Searching this forum gives this link:

http://forums.freebsd.org/showthread.php?p=4184

Remember: it is always smart to search the forum before you ask! 

I hope this link will help you.


----------



## trasz@ (Dec 16, 2008)

What I used to do on my workstation is this:

portsnap fetch update
BATCH=1 portupgrade -akO

'BATCH=1' makes portupgrade not display 'make config' dialogs.  '-akO' means 'upgrade everything you can and don't stop on errors'.


----------



## hirohitosan (Dec 16, 2008)

trasz@ said:
			
		

> BATCH=1 portupgrade -akO
> 
> 'BATCH=1' makes portupgrade not display 'make config' dialogs.  '-akO' means 'upgrade everything you can and don't stop on errors'.


thanks, good point, but I use portmaster instead of portupgrade on one of my computer. There is an equivalent for portupgrade -akO in portmaster?


----------



## sverreh (Dec 16, 2008)

trasz@ said:
			
		

> What I used to do on my workstation is this:
> 
> portsnap fetch update
> BATCH=1 portupgrade -akO



But will this also install the userland sources that he needs?

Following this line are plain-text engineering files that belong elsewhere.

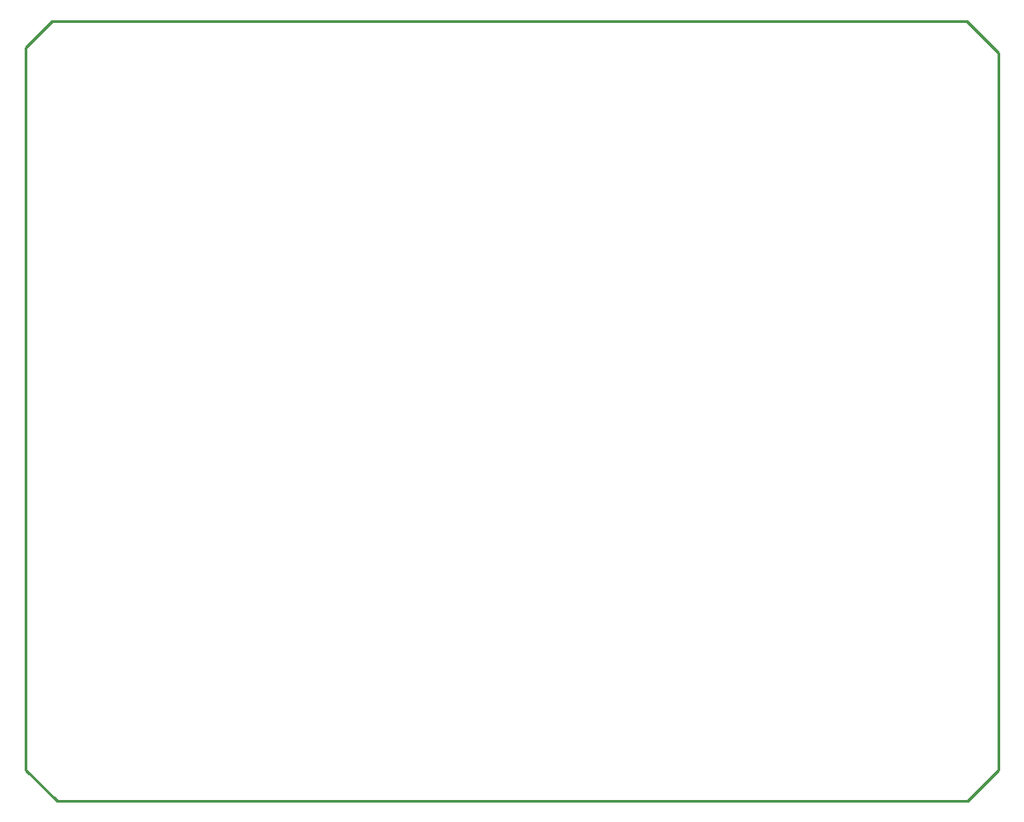
<source format=gm1>
G04 Layer_Color=16711935*
%FSLAX25Y25*%
%MOIN*%
G70*
G01*
G75*
%ADD18C,0.01000*%
D18*
X0Y11900D02*
Y15100D01*
Y11900D02*
X11900Y0D01*
X195100D01*
X315300Y295100D02*
X356000D01*
X368100Y283000D01*
Y11700D02*
Y283000D01*
X356400Y0D02*
X368100Y11700D01*
X195100Y0D02*
X356400D01*
X0Y15100D02*
Y285200D01*
X9900Y295100D01*
X315300D01*
M02*

</source>
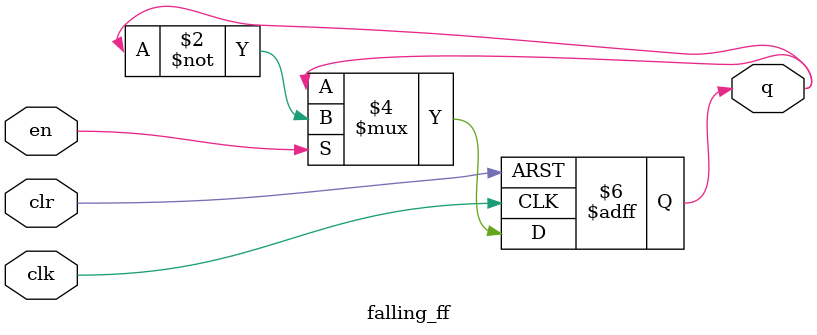
<source format=v>
module falling_ff (q, en, clk, clr);
   
   //Inputs
   input clk, en, clr;
   
   //Internal wire
   wire clr;

   //Output
   output q;
   
   //Register
   reg q;

   //Intialize q to 0
   initial
   begin
       q = 1'b0;
   end

   //Set value of q on positive edge of the clock or clear
   always @(negedge clk or posedge clr) begin
       //If clear is high, set q to 0
       if (clr) begin
           q <= 1'b0;
       //If enable is high, set q to the value of d
       end else if (en) begin
           q <= ~q;
       end
   end
endmodule
</source>
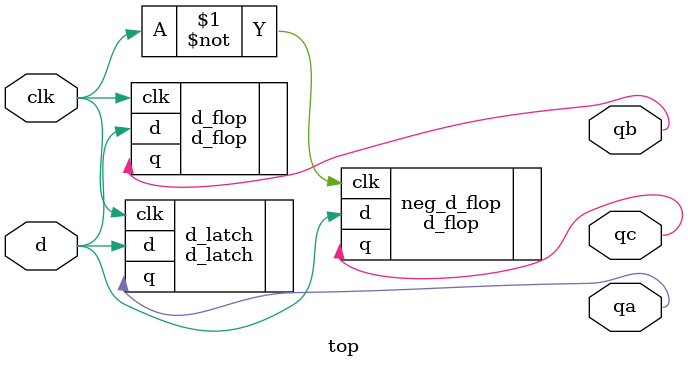
<source format=v>
module top (
    input clk, d,
    output qa, qb, qc
);

    // gated latch
    d_latch d_latch(
        .clk(clk),
        .d(d),
        .q(qa)
    );

    // positive-edge triggered d flip-flop
     d_flop d_flop(
        .clk(clk),
        .d(d),
        .q(qb)
    );

    // negative-edge triggered d flip_flop
    d_flop neg_d_flop(
        .clk(~clk),
        .d(d),
        .q(qc)
    );

endmodule

</source>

> ===>>> Port directory: /usr/ports/sysutils/fusefs-kmod
> ===>>> This port is marked IGNORE
> ===>>> requires the userland sources to be installed. Set SRC_BASE if it is not in /usr/src


----------



## trasz@ (Dec 16, 2008)

Well, if the port requires kernel sources, portupgrade or the ports system cannot do much.  It's the responsibility of the user to provide it.


----------